Today's selected cutting-edge AI information, welcome to read 👇
🎨 Flux Ghibsky Illustration: Ghibli-style Flux LoRA model, generating high-quality landscape images.
📚 The Little Book of ML Metrics: Open-source free machine learning metrics handbook for data scientists.
🍎 Docker-OSX: Open-source tool for quickly deploying Hackintosh in Docker containers, with performance close to native.
📖 ML Retreat: AI learning path from intermediate to advanced, covering topics such as LLM construction and hallucination research.
AI Art
1. A Studio Ghibli anime style Flux LoRA model: Flux Ghibsky Illustration.
Capable of generating high-quality landscape images in Ghibli style, rich in details, with saturated colors, very suitable for generating wallpapers for sharing.
Model download: https://huggingface.co/aleksa-codes/flux-ghibsky-illustration
Open Source Projects
1. An open-source free book designed for data scientists: The Little Book of ML Metrics.

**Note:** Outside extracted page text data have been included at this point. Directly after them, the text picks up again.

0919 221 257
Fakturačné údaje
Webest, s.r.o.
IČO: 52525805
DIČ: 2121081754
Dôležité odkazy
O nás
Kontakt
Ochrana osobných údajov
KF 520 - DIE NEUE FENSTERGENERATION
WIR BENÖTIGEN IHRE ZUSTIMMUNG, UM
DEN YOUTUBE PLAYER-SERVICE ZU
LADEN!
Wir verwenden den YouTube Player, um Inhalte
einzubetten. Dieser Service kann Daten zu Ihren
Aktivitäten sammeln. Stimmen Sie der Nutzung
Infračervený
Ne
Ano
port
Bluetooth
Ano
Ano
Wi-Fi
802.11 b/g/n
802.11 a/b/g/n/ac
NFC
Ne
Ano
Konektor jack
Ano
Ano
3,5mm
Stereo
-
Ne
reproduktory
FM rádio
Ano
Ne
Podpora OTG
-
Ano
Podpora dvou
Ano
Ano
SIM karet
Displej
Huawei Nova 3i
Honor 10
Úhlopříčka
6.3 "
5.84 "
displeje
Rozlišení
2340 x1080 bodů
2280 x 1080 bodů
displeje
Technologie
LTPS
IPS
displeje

Aimed to be a quick reference manual for data scientists, covering a wide range of machine learning metrics, including regression, classification, clustering, ranking, computer vision, natural language processing, and more.
GitHub: https://github.com/NannyML/The-Little-Book-of-ML-Metrics
Hopefully, this book can help you effectively understand and utilize these metrics. Those who need it can read it.
2. An open-source free tool for quickly deploying Hackintosh: Docker-OSX.
Achieves one-click deployment and installation in Docker containers on Windows or Linux, while also providing features such as shared folders, USB device hot-swapping, and audio driver configuration.
GitHub: https://github.com/sickcodes/Docker-OSX
Supports multiple macOS versions, including High Sierra, Mojave, Catalina, etc., and importantly, achieves performance close to native experience.
The project provides detailed deployment tutorials. Those interested can install and try it out.
Learning Resources
1. An AI learning path from intermediate to advanced: ML Retreat.
Shared by a foreign tech blogger, recording personal notes and resources while learning advanced machine learning, covering in-depth understanding from basics to more advanced topics.
Currently shared notes include how to build large language models from scratch, in-depth research on LLM hallucinations, and LLMs beyond attention mechanisms.
GitHub: https://github.com/hesamsheikh/ml-retreat
Note that the author is continuously updating. If you find it helpful, you can keep following it.